Os lamentos nunca deixam de ter fundamentos.
Tudo o que tentamos externalizar passa a ser algo pertinente. Até as coisas que não conseguimos, que não percebemos, mas que estão ali, presentes na intrínseca realidade do nosso ser existem e lutam pra aparecer. Pra emergir desse rio de merda que as coisas estão hoje em dia. Quantas vezes a gente olha pro lado e pensa: essa pessoa está bem? E conclui que não. Olha pro outro e é a mesma coisa. Atrás, na frente, em todo lugar. Tudo está fora do lugar, não parece? Ou será que somos nós, que estamos deslocados no tempo e espaço? Tuas palavras são dramáticas por que a atmosfera que te cerca também é. Sua percepção é a sua realidade.
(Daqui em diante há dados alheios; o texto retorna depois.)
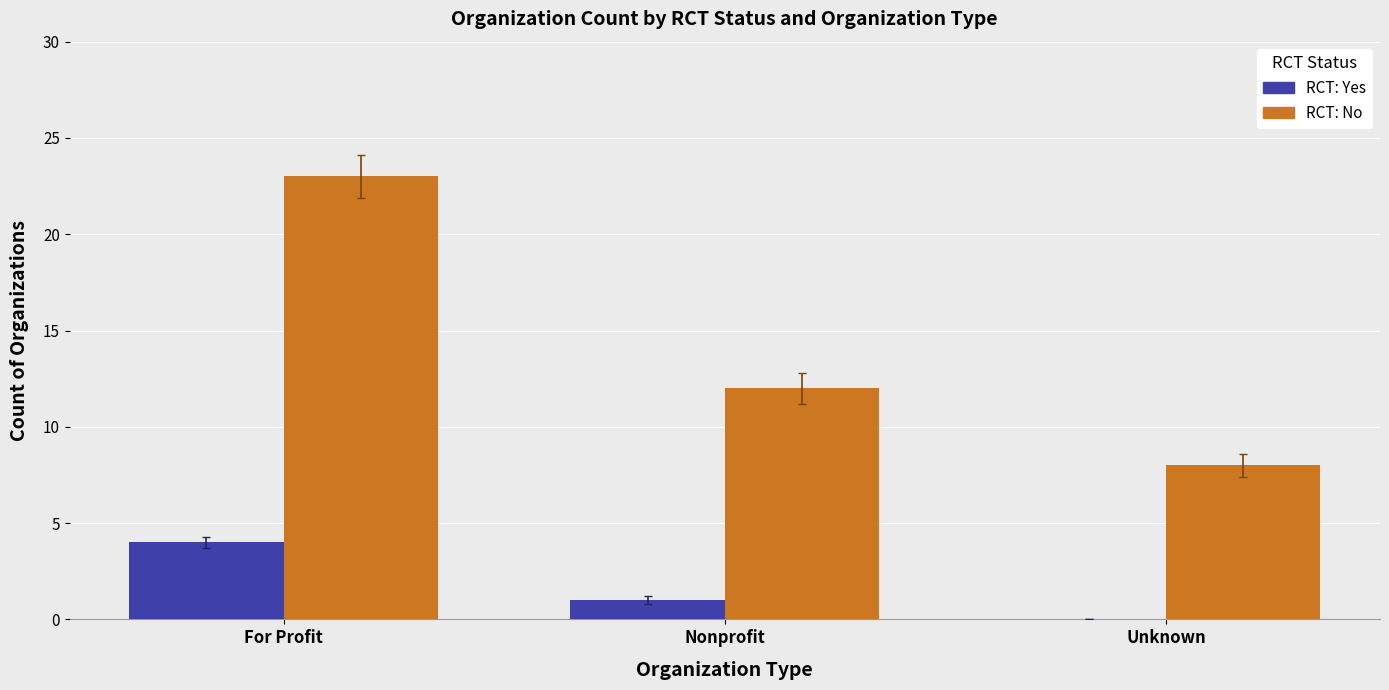

Between Nonprofit and Unknown, which series saw the biggest shift?

RCT: No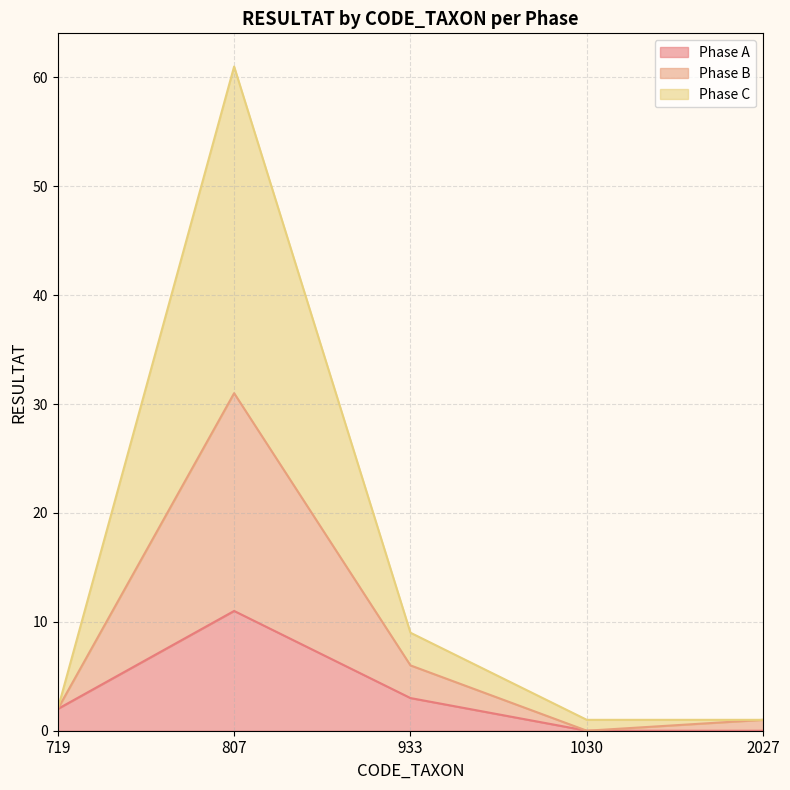

How many categories are shown in the chart?

5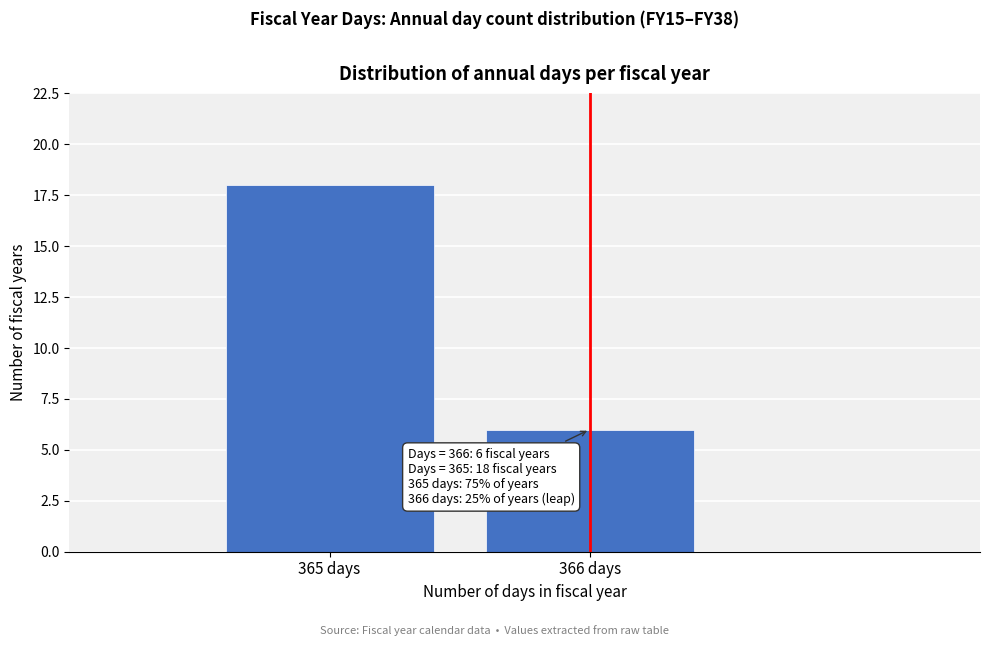

Reading right to left, what are all the values shown in this chart?

6	18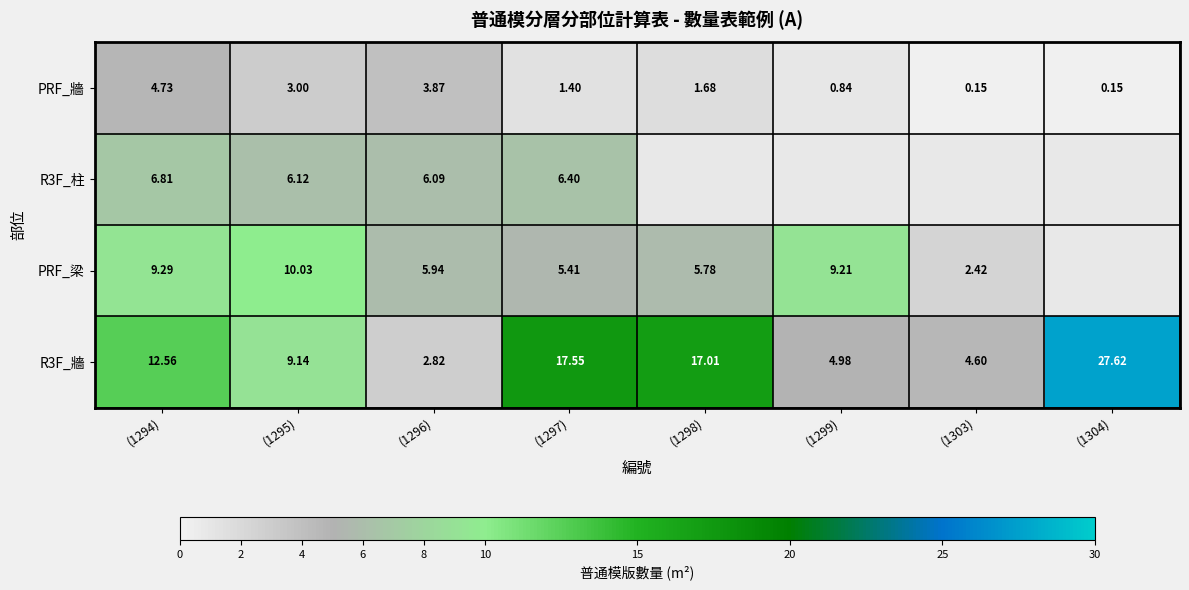

Is the value of PRF_牆 at (1298) greater than the value of R3F_柱 at (1296)?

No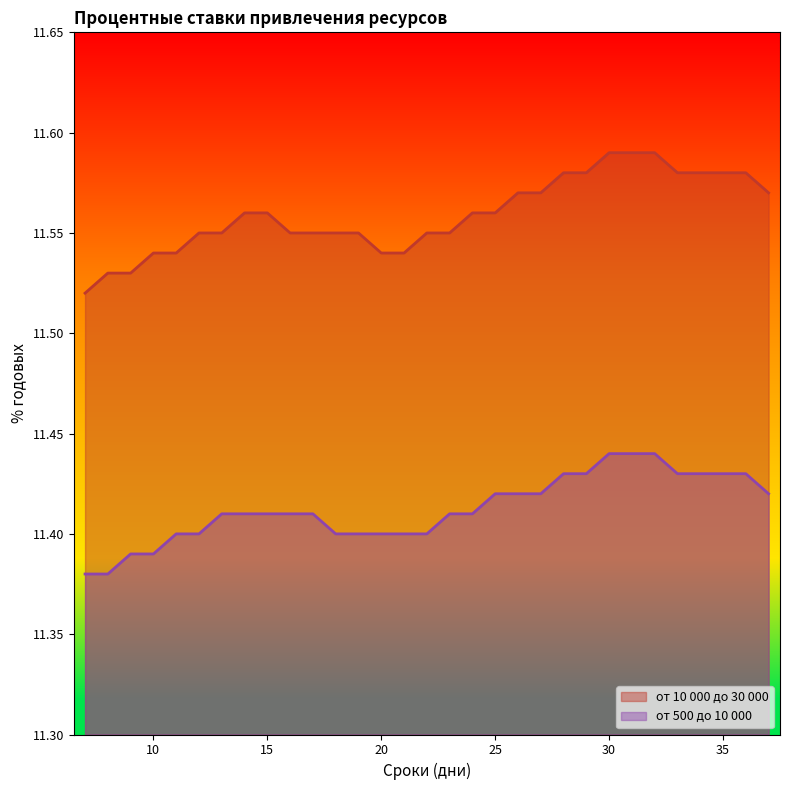

What is the maximum value shown in the chart?

11.6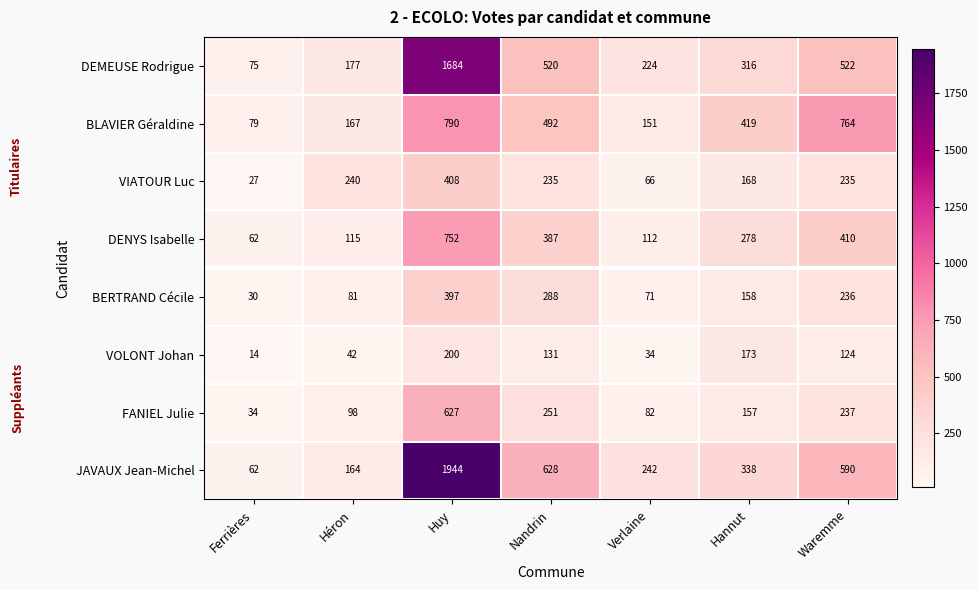

What is the difference between the FANIEL Julie values at Nandrin and Héron?

153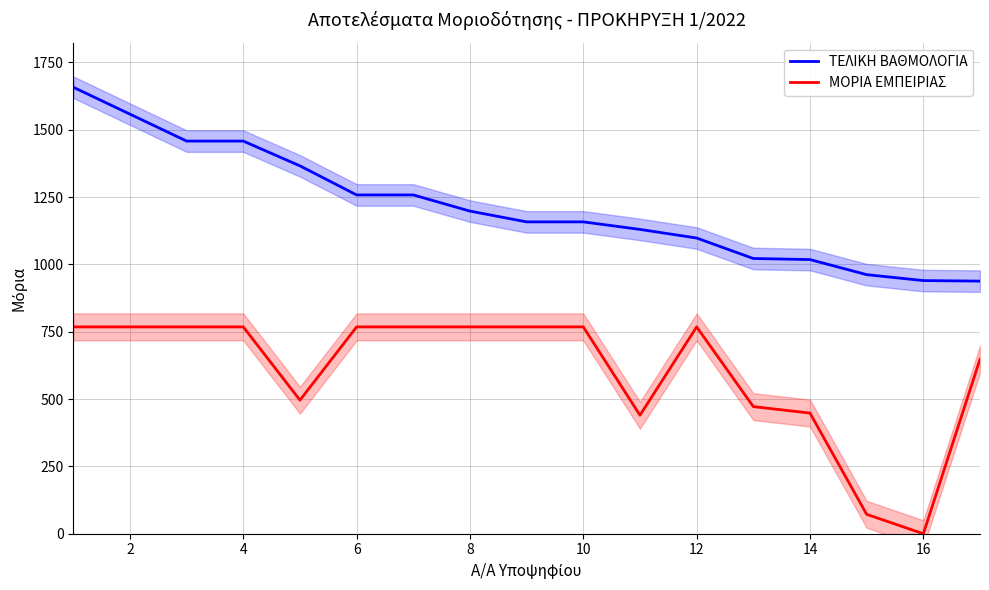

True or false: ΤΕΛΙΚΗ ΒΑΘΜΟΛΟΓΙΑ and ΜΟΡΙΑ ΕΜΠΕΙΡΙΑΣ cross at least once.

False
E se tem alguém que eu posso dizer que pensa em muitas da mesma forma que eu é você. Assim como a metáfora que você criou outro dia para tentar me explicar sua sensação: a de um peixe que tenta aprender a andar de bicicleta.

Aonde está o problema? No peixe que não tem pernas para pedalar e entender a felicidade que ela pode trazer? Ou na bicicleta que não é adaptada ao peixe, não tem tecnologia suficiente?